Companies Are Hiring Engineers to Do a People Job!
It finally feels like organizations are getting serious about AI. Now let's make sure they're hiring right.
I want to tell you about a message I received on LinkedIn recently.
A connection; someone who has watched my AI journey closely reached out with a question. She knew that I had been doing something at my company that did not have an official title then but was producing real results. She wanted to know: how did it work so well? What did you actually do? Because companies are now hiring for exactly this role, and nobody seems to agree on what it looks like.
It made me pause.
Because what I had done was not complicated. I had built a super strong partnership with IT. I built the bridge between the technology and the people. I ran training sessions, created guides, designed and built an AI tool from scratch, sat with skeptical employees until the tool clicked for them, and tracked what actually got used versus what got ignored. I measured adoption - not licenses, but genuine usage.
It worked. Here is what I measured:
Active usage went from a small group of early adopters to the majority of the team within a few months.
Employee sentiment shifted - the questions changed from “do I have to use this?” to “can I use this for X too?”
People moved from skeptical to genuinely excited. And my company saw the value.
So when my connection forwarded me a job posting she had come across one of many she had been collecting. I read it with fresh eyes. The title? “AI Enablement Lead.” Reputable company. Exciting language about driving AI transformation across the enterprise.
And then I read the requirements.
Technical degree required. Python preferred. Experience with ML model deployment a plus.
I stopped.
Read it again.
This was NOT an AI Enablement role.
This was an ML Engineer with a softer title slapped on top.
And that gap between what companies are calling the role and what the role actually needs is exactly what I want to talk about today.
A New Category Is Taking Shape
Open LinkedIn right now and search “AI Enablement.” Or “AI Adoption.” Or “AI Strategy Lead.”
You will find hundreds of real roles in North America. Real companies. Comcast. Lockheed Martin. Steel Partners. Organizations of every shape and size, all creating positions dedicated to getting AI off the ground - not just building it, but making it stick.

**SUPPLIED DATA**
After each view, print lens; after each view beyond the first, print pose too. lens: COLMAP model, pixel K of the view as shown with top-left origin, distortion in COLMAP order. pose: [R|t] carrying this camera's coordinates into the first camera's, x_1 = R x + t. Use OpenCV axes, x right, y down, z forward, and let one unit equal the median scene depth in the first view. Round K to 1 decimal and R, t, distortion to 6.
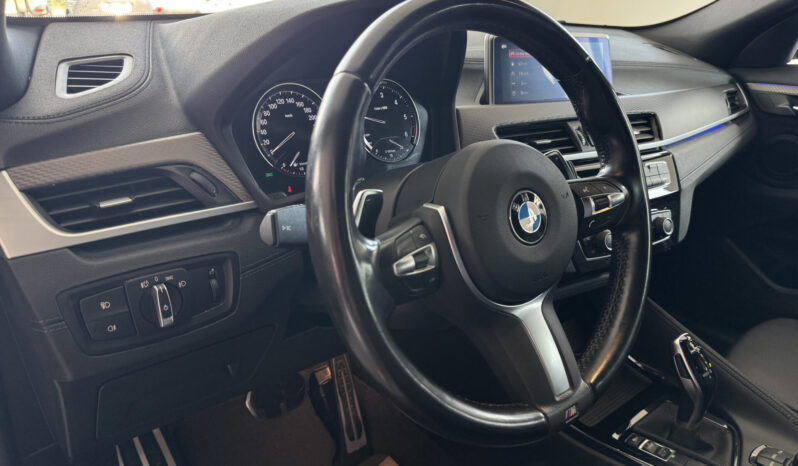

**LIST OF TASKS**
A) Decide whether each statement agrees with the article on AI enablement hiring, answering yes or no and quoting the words from the article that settle it.
(i) The job posting the writer read required a technical degree.
(ii) The writer measured adoption by counting licenses.
(iii) The posting the connection forwarded carried the title "AI Strategy Lead."
B) Using the article on AI enablement hiring, answer each question briefly.
(i) Which companies does the article name as creating these roles?
(ii) What question did employees start asking once sentiment shifted?
(iii) What does the posting say about Python?
C) Pick up the article on AI enablement hiring after its last sentence and write the paragraph that comes next.

**SOLVED PROBLEMS**
A)
(i) Yes: "Technical degree required."
(ii) No: "I measured adoption - not licenses, but genuine usage."
(iii) No: "The title? “AI Enablement Lead.”"

B)
(i) Comcast, Lockheed Martin and Steel Partners.
(ii) "can I use this for X too?"
(iii) Python preferred.

C)
This is genuinely new.
Two years ago, these roles barely existed. Today, AI-related job postings have grown by over 140% And one of the fastest-growing segments is not the engineers. Not the data scientists.
It is the enablement roles.
The people roles.
And Here Is Where It Gets Interesting
Not all of these roles are the same.
This role is very fluid.
Because no company has figured out who they truly need.
There is a spectrum forming. And where a role sits on that spectrum changes everything: the skills required, the person who should fill it, and what success actually looks like.
Let me break it down.
On One End: The Technical Builders
These are the roles that genuinely require deep technical expertise.
AI Engineers. Machine Learning Engineers. ML Ops Leads. building the models, pipelines, and infrastructure that power AI systems.
If you are hiring for these roles, technical depth is non-negotiable. These professionals need to understand how models are built, how they fail, and how to deploy them responsibly at scale.
We know these roles. We know how to hire for them.
This is not the gap I am worried about.
In the Middle: The Translators
This is where it gets interesting.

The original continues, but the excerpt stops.